⚛️ Monad
Monad is a 56 million parameters generalist Small Reasoning Model, trained on 200 billions tokens from SYNTH, a fully open generalist dataset.
As of 2025, Monad is the best contender for the smallest viable language models. Despite being less than half of GPT-2, Monad not only answers in consistent English but performs significantly beyond chance on MMLU and other major industry benchmarks.
Monad's name is a reference to Leibniz’ concept and the general idea of the smallest possible unit of intelligence.
🔧 Compatibility Note (Chat Template Fix)
Important
This repository hosts the same model as
👉 https://huggingface.co/PleIAs/MonadThere are no architectural changes, no re-training, and no weight modifications.
The only difference is that this version includes a fixed / updated chat template compatible with newer versions of:
- 🤗
transformerstrllm-evalThis resolves recent breaking changes around chat templating and instruction formatting, ensuring correct behavior when using:
tokenizer.apply_chat_template(...)If you are using older versions of the Hugging Face stack, both repositories behave identically.
If you are using recent versions, this repository is recommended.
Features
Monad has been natively trained for instructions with thinking traces. We implemented a series of dedicated pipelines for:
- Memorization of encyclopedic knowledge (50,000 vital articles from Wikipedia), though in this size range hallucinations have to be expected.

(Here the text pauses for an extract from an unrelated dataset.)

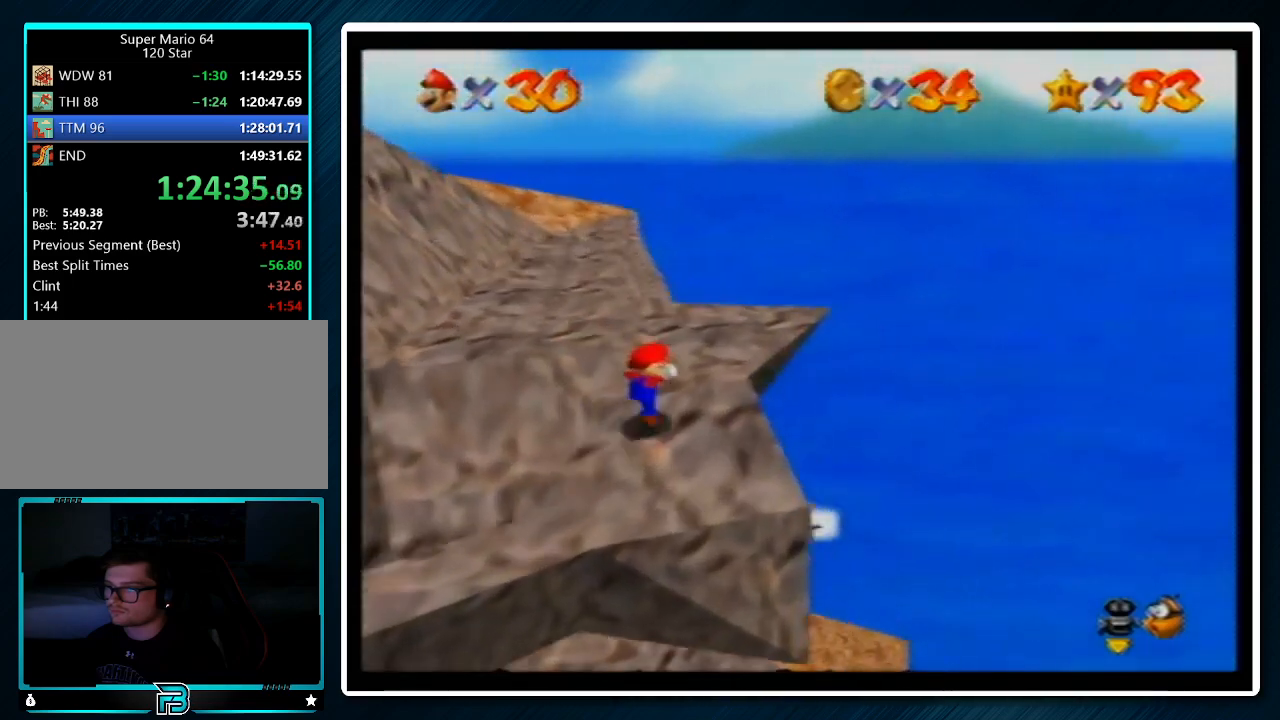
{"buttons": [], "left_stick": "up", "events": [[233, "B", "down"], [333, "B", "up"]]}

- Retrieval-Augmented Generation with grounding (following on our initial experiments with the Pleias-RAG series).
- Arithmetic and simple math resolution problems.
- Editing tasks.
- Information extraction.
- Creative writing, including unusual synthetic exercises like lipograms or layout poems.

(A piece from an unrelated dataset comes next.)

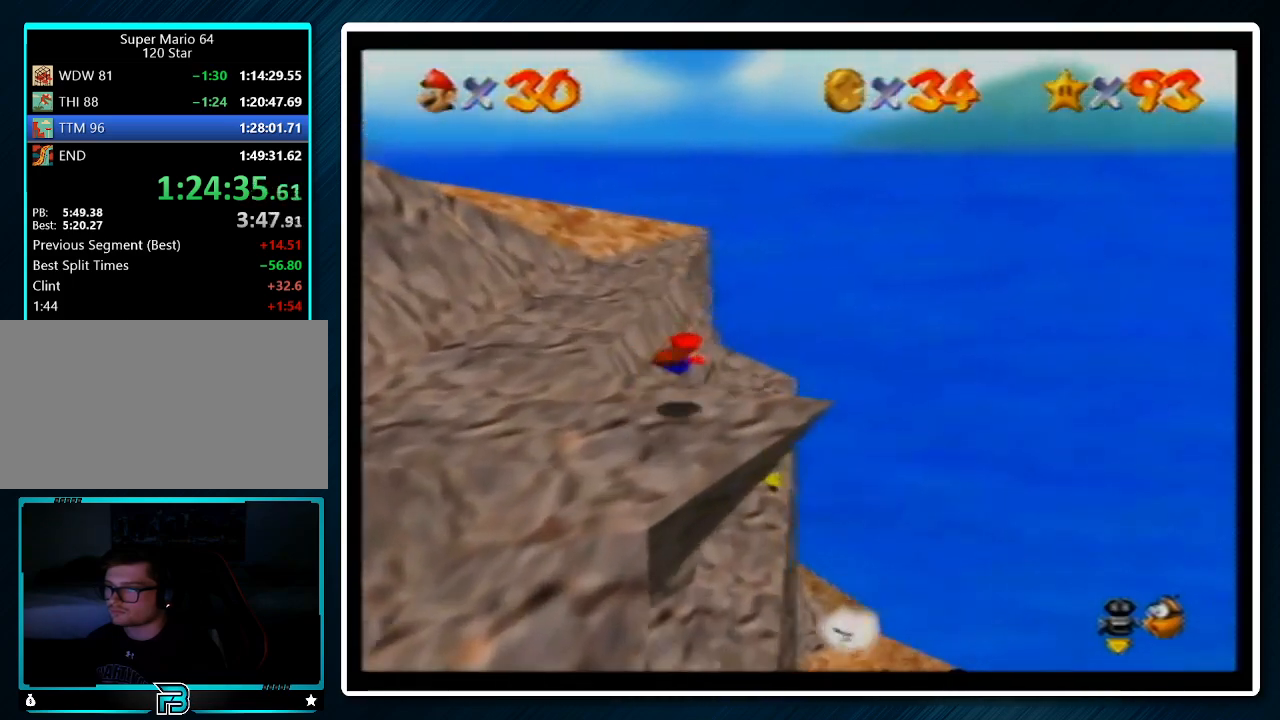
{"buttons": [], "left_stick": "left", "events": [[200, "left_stick", "center"], [300, "left_stick", "left"]]}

Monad is strictly monolingual in English.
We trained a custom tokenizer (likely one of the smallest to date, with fewer than 8,000 tokens), exclusively on SYNTH to maintain a relatively strong compression ratio.
Model design and training
Monad is a 56M-parameter decoder-only model with a standard Qwen/LLaMA-like design, except for its extremely compact size and an opinionated depth-first architecture (64 layers).
Monad was trained on 16 H100 GPUs on Jean Zay (compute plan n°A0191016886).
Full pre-training took slightly less than 6 hours.
Evaluation
Monad attains performance on MMLU significantly beyond chance, with close to 30% accuracy.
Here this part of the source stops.